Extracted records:
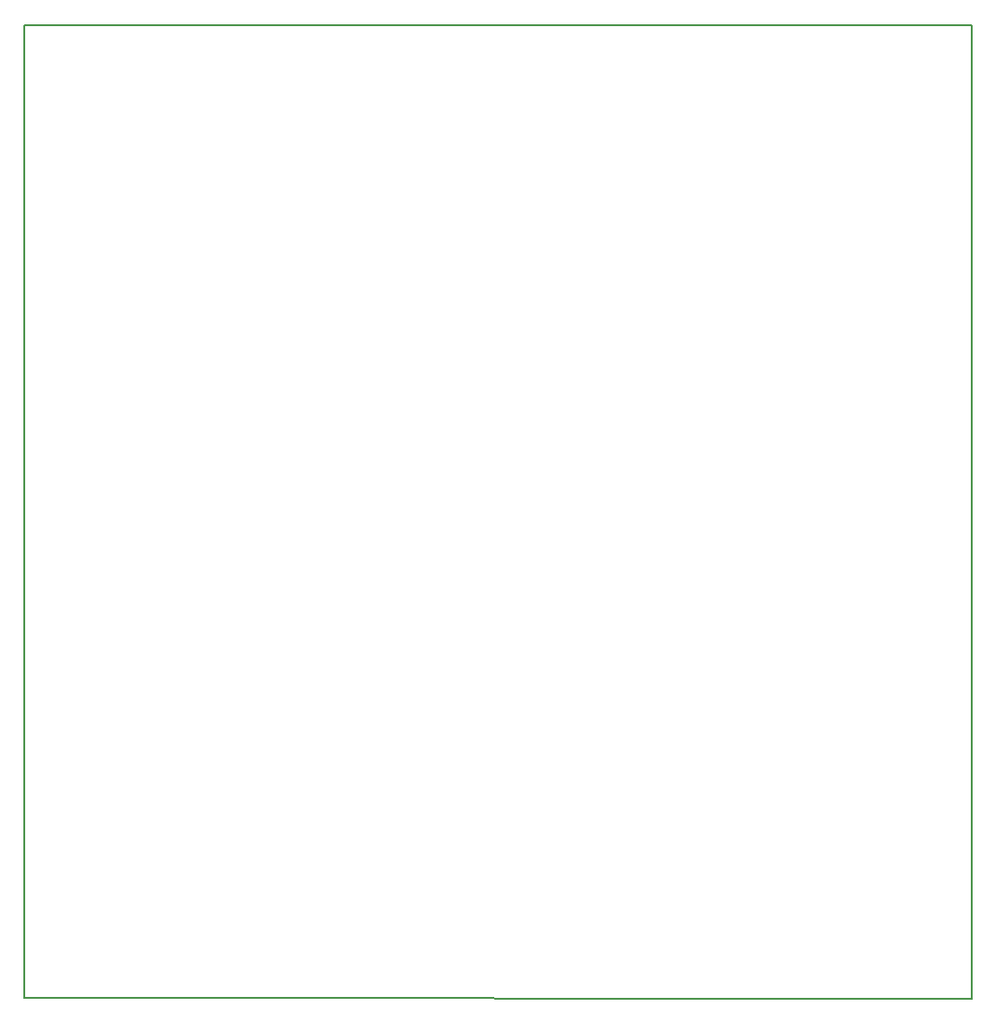
<source format=gm1>
G04 #@! TF.GenerationSoftware,KiCad,Pcbnew,6.0.11-3.fc36*
G04 #@! TF.CreationDate,2023-03-05T15:34:22+00:00*
G04 #@! TF.ProjectId,68hc11,36386863-3131-42e6-9b69-6361645f7063,rev?*
G04 #@! TF.SameCoordinates,Original*
G04 #@! TF.FileFunction,Profile,NP*
%FSLAX46Y46*%
G04 Gerber Fmt 4.6, Leading zero omitted, Abs format (unit mm)*
G04 Created by KiCad (PCBNEW 6.0.11-3.fc36) date 2023-03-05 15:34:22*
%MOMM*%
%LPD*%
G01*
G04 APERTURE LIST*
G04 #@! TA.AperFunction,Profile*
%ADD10C,0.150000*%
G04 #@! TD*
G04 APERTURE END LIST*
D10*
X129950000Y-123600000D02*
X129946400Y-35295840D01*
X129946400Y-35295840D02*
X43942000Y-35306000D01*
X43942000Y-123550000D02*
X129950000Y-123600000D01*
X43942000Y-35306000D02*
X43942000Y-123550000D01*
M02*

</source>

Your task: Each line above with the word "KiCad" must be returned.

Task output:
G04 #@! TF.GenerationSoftware,KiCad,Pcbnew,6.0.11-3.fc36*
G04 Created by KiCad (PCBNEW 6.0.11-3.fc36) date 2023-03-05 15:34:22*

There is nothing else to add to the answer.